### WHAT IS NEEDED:
Copy out the items word for word, starting at the very beginning and stopping after the line that contains "of GNSS constellations.". Leave out the pictures.

——

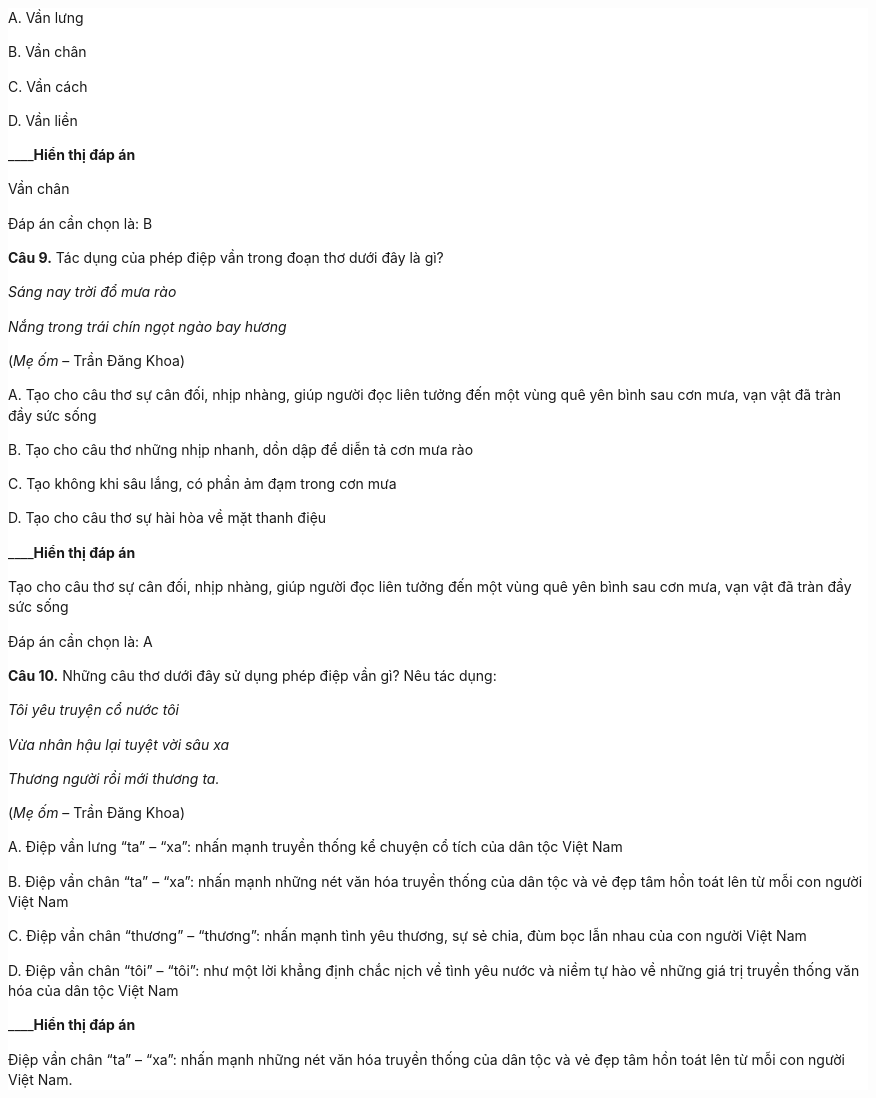 A. Vần lưng

B. Vần chân

C. Vần cách

D. Vần liền

____**Hiển thị đáp án**

Vần chân

Đáp án cần chọn là: B

**Câu 9.** Tác dụng của phép điệp vần trong đoạn thơ dưới đây là gì?

_Sáng nay trời đổ mưa rào_

_Nắng trong trái chín ngọt ngào bay hương_

(_Mẹ ốm_ – Trần Đăng Khoa)

A. Tạo cho câu thơ sự cân đối, nhịp nhàng, giúp người đọc liên tưởng đến một vùng quê yên bình sau cơn mưa, vạn vật đã tràn đầy sức sống

B. Tạo cho câu thơ những nhịp nhanh, dồn dập để diễn tả cơn mưa rào

C. Tạo không khi sâu lắng, có phần ảm đạm trong cơn mưa

D. Tạo cho câu thơ sự hài hòa về mặt thanh điệu

____**Hiển thị đáp án**

Tạo cho câu thơ sự cân đối, nhịp nhàng, giúp người đọc liên tưởng đến một vùng quê yên bình sau cơn mưa, vạn vật đã tràn đầy sức sống

Đáp án cần chọn là: A

**Câu 10.** Những câu thơ dưới đây sử dụng phép điệp vần gì? Nêu tác dụng:

_Tôi yêu truyện cổ nước tôi_

_Vừa nhân hậu lại tuyệt vời sâu xa_

_Thương người rồi mới thương ta._

(_Mẹ ốm_ – Trần Đăng Khoa)

A. Điệp vần lưng “ta” – “xa”: nhấn mạnh truyền thống kể chuyện cổ tích của dân tộc Việt Nam

B. Điệp vần chân “ta” – “xa”: nhấn mạnh những nét văn hóa truyền thống của dân tộc và vẻ đẹp tâm hồn toát lên từ mỗi con người Việt Nam

C. Điệp vần chân “thương” – “thương”: nhấn mạnh tình yêu thương, sự sẻ chia, đùm bọc lẫn nhau của con người Việt Nam

D. Điệp vần chân “tôi” – “tôi”: như một lời khẳng định chắc nịch về tình yêu nước và niềm tự hào về những giá trị truyền thống văn hóa của dân tộc Việt Nam

____**Hiển thị đáp án**

Điệp vần chân “ta” – “xa”: nhấn mạnh những nét văn hóa truyền thống của dân tộc và vẻ đẹp tâm hồn toát lên từ mỗi con người Việt Nam.
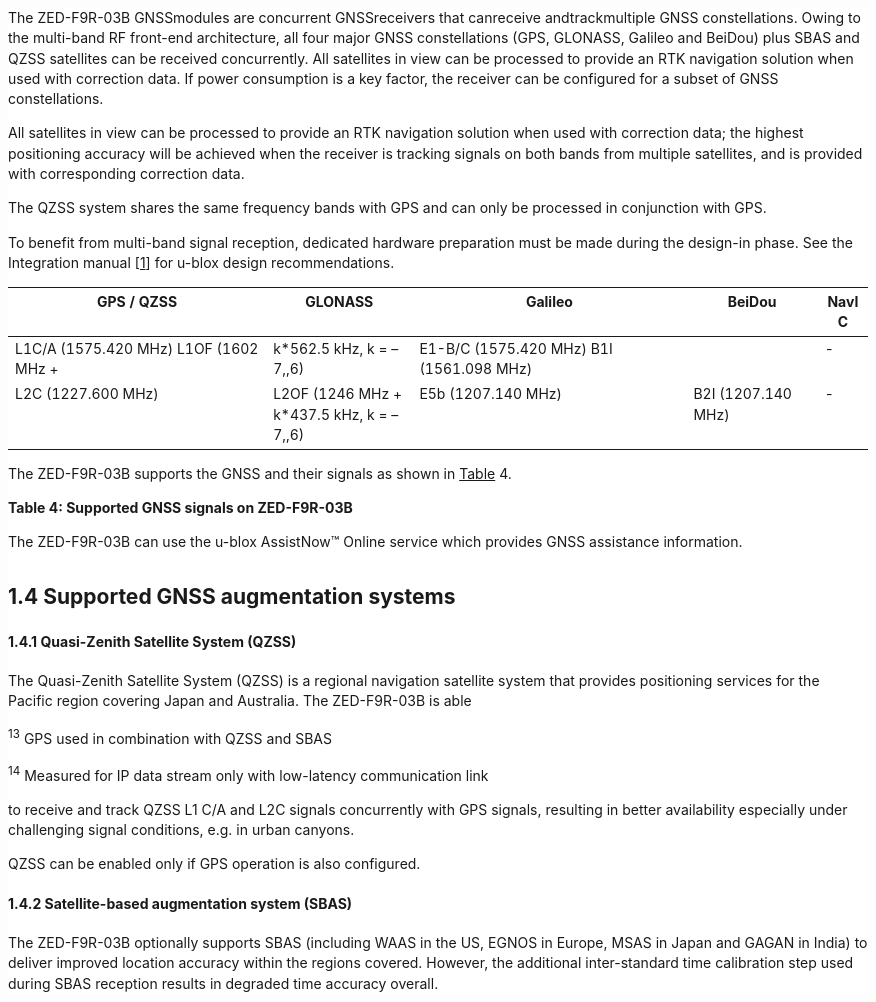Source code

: The ZED-F9R-03B GNSSmodules are concurrent GNSSreceivers that canreceive andtrackmultiple GNSS constellations. Owing to the multi-band RF front-end architecture, all four major GNSS constellations (GPS, GLONASS, Galileo and BeiDou) plus SBAS and QZSS satellites can be received concurrently. All satellites in view can be processed to provide an RTK navigation solution when used with correction data. If power consumption is a key factor, the receiver can be configured for a subset of GNSS constellations.

All satellites in view can be processed to provide an RTK navigation solution when used with correction data; the highest positioning accuracy will be achieved when the receiver is tracking signals on both bands from multiple satellites, and is provided with corresponding correction data.

The QZSS system shares the same frequency bands with GPS and can only be processed in conjunction with GPS.

To benefit from multi-band signal reception, dedicated hardware preparation must be made during the design-in phase. See the Integration manual [[1](#page-25-1)] for u-blox design recommendations.

<span id="page-5-5"></span>

| GPS / QZSS                            | GLONASS                                     | Galileo                                  | BeiDou             | NavIC |
|---------------------------------------|---------------------------------------------|------------------------------------------|--------------------|-------|
| L1C/A (1575.420 MHz) L1OF (1602 MHz + | k*562.5 kHz, k = –7,,6)                     | E1-B/C (1575.420 MHz) B1I (1561.098 MHz) |                    | -     |
| L2C (1227.600 MHz)                    | L2OF (1246 MHz +<br>k*437.5 kHz, k = –7,,6) | E5b (1207.140 MHz)                       | B2I (1207.140 MHz) | -     |

The ZED-F9R-03B supports the GNSS and their signals as shown in [Table](#page-5-5) 4.

**Table 4: Supported GNSS signals on ZED-F9R-03B**

The ZED-F9R-03B can use the u-blox AssistNow™ Online service which provides GNSS assistance information.

## <span id="page-5-1"></span>**1.4 Supported GNSS augmentation systems**

#### <span id="page-5-2"></span>**1.4.1 Quasi-Zenith Satellite System (QZSS)**

The Quasi-Zenith Satellite System (QZSS) is a regional navigation satellite system that provides positioning services for the Pacific region covering Japan and Australia. The ZED-F9R-03B is able

<span id="page-5-3"></span><sup>13</sup> GPS used in combination with QZSS and SBAS

<span id="page-5-4"></span><sup>14</sup> Measured for IP data stream only with low-latency communication link



to receive and track QZSS L1 C/A and L2C signals concurrently with GPS signals, resulting in better availability especially under challenging signal conditions, e.g. in urban canyons.

QZSS can be enabled only if GPS operation is also configured.

#### <span id="page-6-0"></span>**1.4.2 Satellite-based augmentation system (SBAS)**

The ZED-F9R-03B optionally supports SBAS (including WAAS in the US, EGNOS in Europe, MSAS in Japan and GAGAN in India) to deliver improved location accuracy within the regions covered. However, the additional inter-standard time calibration step used during SBAS reception results in degraded time accuracy overall.
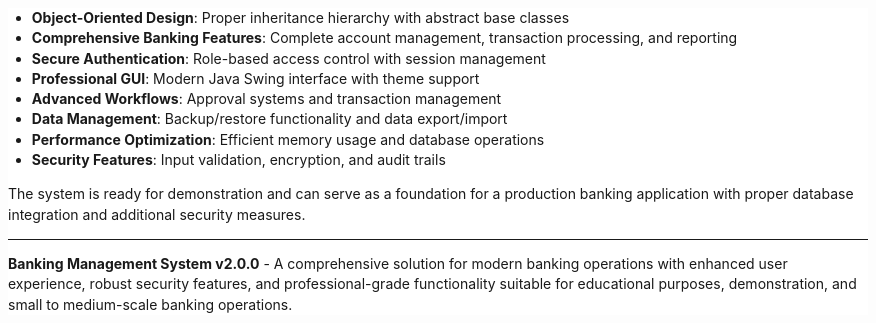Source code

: - **Object-Oriented Design**: Proper inheritance hierarchy with abstract base classes
- **Comprehensive Banking Features**: Complete account management, transaction processing, and reporting
- **Secure Authentication**: Role-based access control with session management
- **Professional GUI**: Modern Java Swing interface with theme support
- **Advanced Workflows**: Approval systems and transaction management
- **Data Management**: Backup/restore functionality and data export/import
- **Performance Optimization**: Efficient memory usage and database operations
- **Security Features**: Input validation, encryption, and audit trails

The system is ready for demonstration and can serve as a foundation for a production banking application with proper database integration and additional security measures.

---

**Banking Management System v2.0.0** - A comprehensive solution for modern banking operations with enhanced user experience, robust security features, and professional-grade functionality suitable for educational purposes, demonstration, and small to medium-scale banking operations.
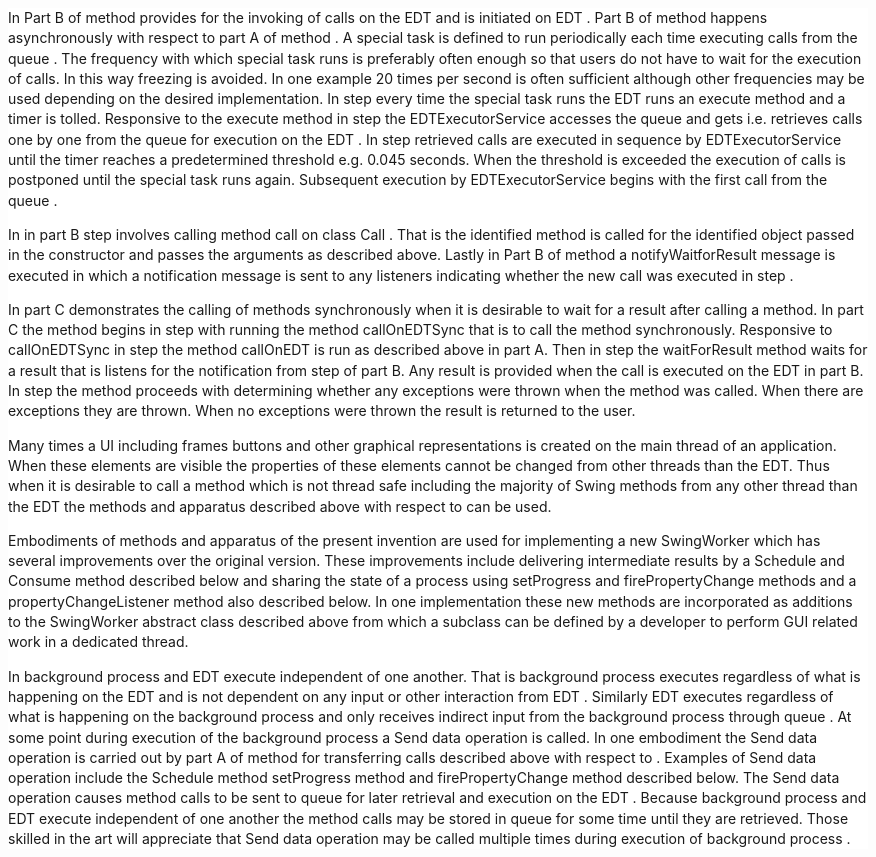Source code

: In Part B of method provides for the invoking of calls on the EDT and is initiated on EDT . Part B of method happens asynchronously with respect to part A of method . A special task is defined to run periodically each time executing calls from the queue . The frequency with which special task runs is preferably often enough so that users do not have to wait for the execution of calls. In this way freezing is avoided. In one example 20 times per second is often sufficient although other frequencies may be used depending on the desired implementation. In step every time the special task runs the EDT runs an execute method and a timer is tolled. Responsive to the execute method in step the EDTExecutorService accesses the queue and gets i.e. retrieves calls one by one from the queue for execution on the EDT . In step retrieved calls are executed in sequence by EDTExecutorService until the timer reaches a predetermined threshold e.g. 0.045 seconds. When the threshold is exceeded the execution of calls is postponed until the special task runs again. Subsequent execution by EDTExecutorService begins with the first call from the queue .

In in part B step involves calling method call on class Call . That is the identified method is called for the identified object passed in the constructor and passes the arguments as described above. Lastly in Part B of method a notifyWaitforResult message is executed in which a notification message is sent to any listeners indicating whether the new call was executed in step .

In part C demonstrates the calling of methods synchronously when it is desirable to wait for a result after calling a method. In part C the method begins in step with running the method callOnEDTSync that is to call the method synchronously. Responsive to callOnEDTSync in step the method callOnEDT is run as described above in part A. Then in step the waitForResult method waits for a result that is listens for the notification from step of part B. Any result is provided when the call is executed on the EDT in part B. In step the method proceeds with determining whether any exceptions were thrown when the method was called. When there are exceptions they are thrown. When no exceptions were thrown the result is returned to the user.

Many times a UI including frames buttons and other graphical representations is created on the main thread of an application. When these elements are visible the properties of these elements cannot be changed from other threads than the EDT. Thus when it is desirable to call a method which is not thread safe including the majority of Swing methods from any other thread than the EDT the methods and apparatus described above with respect to can be used.

Embodiments of methods and apparatus of the present invention are used for implementing a new SwingWorker which has several improvements over the original version. These improvements include delivering intermediate results by a Schedule and Consume method described below and sharing the state of a process using setProgress and firePropertyChange methods and a propertyChangeListener method also described below. In one implementation these new methods are incorporated as additions to the SwingWorker abstract class described above from which a subclass can be defined by a developer to perform GUI related work in a dedicated thread.

In background process and EDT execute independent of one another. That is background process executes regardless of what is happening on the EDT and is not dependent on any input or other interaction from EDT . Similarly EDT executes regardless of what is happening on the background process and only receives indirect input from the background process through queue . At some point during execution of the background process a Send data operation is called. In one embodiment the Send data operation is carried out by part A of method for transferring calls described above with respect to . Examples of Send data operation include the Schedule method setProgress method and firePropertyChange method described below. The Send data operation causes method calls to be sent to queue for later retrieval and execution on the EDT . Because background process and EDT execute independent of one another the method calls may be stored in queue for some time until they are retrieved. Those skilled in the art will appreciate that Send data operation may be called multiple times during execution of background process .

——

### RESPONSE TO THE EXERCISE:
 A. Vần lưng

B. Vần chân

C. Vần cách

D. Vần liền

____**Hiển thị đáp án**

Vần chân

Đáp án cần chọn là: B

**Câu 9.** Tác dụng của phép điệp vần trong đoạn thơ dưới đây là gì?

_Sáng nay trời đổ mưa rào_

_Nắng trong trái chín ngọt ngào bay hương_

(_Mẹ ốm_ – Trần Đăng Khoa)

A. Tạo cho câu thơ sự cân đối, nhịp nhàng, giúp người đọc liên tưởng đến một vùng quê yên bình sau cơn mưa, vạn vật đã tràn đầy sức sống

B. Tạo cho câu thơ những nhịp nhanh, dồn dập để diễn tả cơn mưa rào

C. Tạo không khi sâu lắng, có phần ảm đạm trong cơn mưa

D. Tạo cho câu thơ sự hài hòa về mặt thanh điệu

____**Hiển thị đáp án**

Tạo cho câu thơ sự cân đối, nhịp nhàng, giúp người đọc liên tưởng đến một vùng quê yên bình sau cơn mưa, vạn vật đã tràn đầy sức sống

Đáp án cần chọn là: A

**Câu 10.** Những câu thơ dưới đây sử dụng phép điệp vần gì? Nêu tác dụng:

_Tôi yêu truyện cổ nước tôi_

_Vừa nhân hậu lại tuyệt vời sâu xa_

_Thương người rồi mới thương ta._

(_Mẹ ốm_ – Trần Đăng Khoa)

A. Điệp vần lưng “ta” – “xa”: nhấn mạnh truyền thống kể chuyện cổ tích của dân tộc Việt Nam

B. Điệp vần chân “ta” – “xa”: nhấn mạnh những nét văn hóa truyền thống của dân tộc và vẻ đẹp tâm hồn toát lên từ mỗi con người Việt Nam

C. Điệp vần chân “thương” – “thương”: nhấn mạnh tình yêu thương, sự sẻ chia, đùm bọc lẫn nhau của con người Việt Nam

D. Điệp vần chân “tôi” – “tôi”: như một lời khẳng định chắc nịch về tình yêu nước và niềm tự hào về những giá trị truyền thống văn hóa của dân tộc Việt Nam

____**Hiển thị đáp án**

Điệp vần chân “ta” – “xa”: nhấn mạnh những nét văn hóa truyền thống của dân tộc và vẻ đẹp tâm hồn toát lên từ mỗi con người Việt Nam.
Source code

: The ZED-F9R-03B GNSSmodules are concurrent GNSSreceivers that canreceive andtrackmultiple GNSS constellations. Owing to the multi-band RF front-end architecture, all four major GNSS constellations (GPS, GLONASS, Galileo and BeiDou) plus SBAS and QZSS satellites can be received concurrently. All satellites in view can be processed to provide an RTK navigation solution when used with correction data. If power consumption is a key factor, the receiver can be configured for a subset of GNSS constellations.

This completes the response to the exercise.